No campo político e social, justificou que não vê recuos nas aberturas que encetou no início do seu mandato, defendeu o ex Vice-Presidente por uma questão de soberania, a questão do poder de compra dos trabalhadores está em cima da sua mesa mas tem que gerir uma manta de pobre, o desemprego não o deixa dormir e - de kaxêxe, provocado pela jornalista - foi dizendo à oposição que podem juntar-se o quanto quiserem que ele e o MPLA estão prontos para o embate político eleitoral. Interessante, disse que o fazer política de alguns partidos da oposição é levar jovens a queimar pneus na rua e, dias depois, de facto aconteceu. Desabafou com base em informações privilegiadas? Pergunta que fica para outra ocasião.

Em resumo, o Presidente foi exaustivo. Durante duas horas, respondeu a duas rondas de perguntas de todos os jornalistas presentes. Podendo estes fazer perguntas de seguimento caso não estivessem satisfeitos com as respostas anteriores, não o fizeram. Numa avaliação geral do exercício, assacados os pontos bons e menos bons, foi francamente positivo.
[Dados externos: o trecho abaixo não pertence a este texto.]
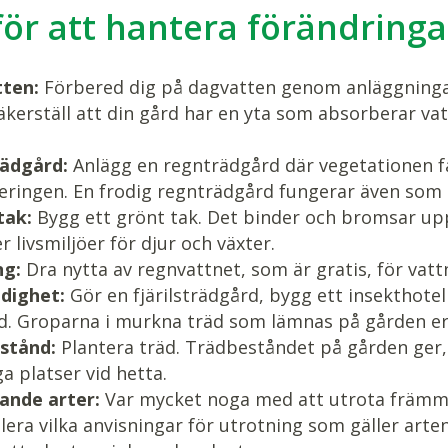
för att hantera förändringa
ten:
Förbered dig på dagvatten genom anläggningar
kerställ att din gård har en yta som absorberar vatte
ädgård:
Anlägg en regnträdgård där vegetationen få
ringen. En frodig regnträdgård fungerar även som 
tak:
Bygg ett grönt tak. Det binder och bromsar upp
r livsmiljöer för djur och växter.
ng:
Dra nytta av regnvattnet, som är gratis, för vatt
dighet:
Gör en fjärilsträdgård, bygg ett insekthote
d. Groparna i murkna träd som lämnas på gården erbj
stånd:
Plantera träd. Trädbeståndet på gården ger, 
a platser vid hetta.
nde arter:
Var mycket noga med att utrota främma
lera vilka anvisningar för utrotning som gäller arte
Se teve um defeito é que soube a pouco. Os cidadãos queriam mais, muito mais assuntos a serem respondidos pelo Presidente para saberem a quantas anda o País. Ficou a promessa que o Presidente voltará a falar para os jornalistas, desta vez para os que não foram. Que assim seja; sendo que todos seguiremos no aprendizado para fazer de cada um deles melhor que o anterior e menos perfeito que o seguinte. Porque é assim que se faz paulatinamente o País que se (re)ergue das amarras desta malfadada epidemia e segue confiante em direcção ao futuro que é seu por direito.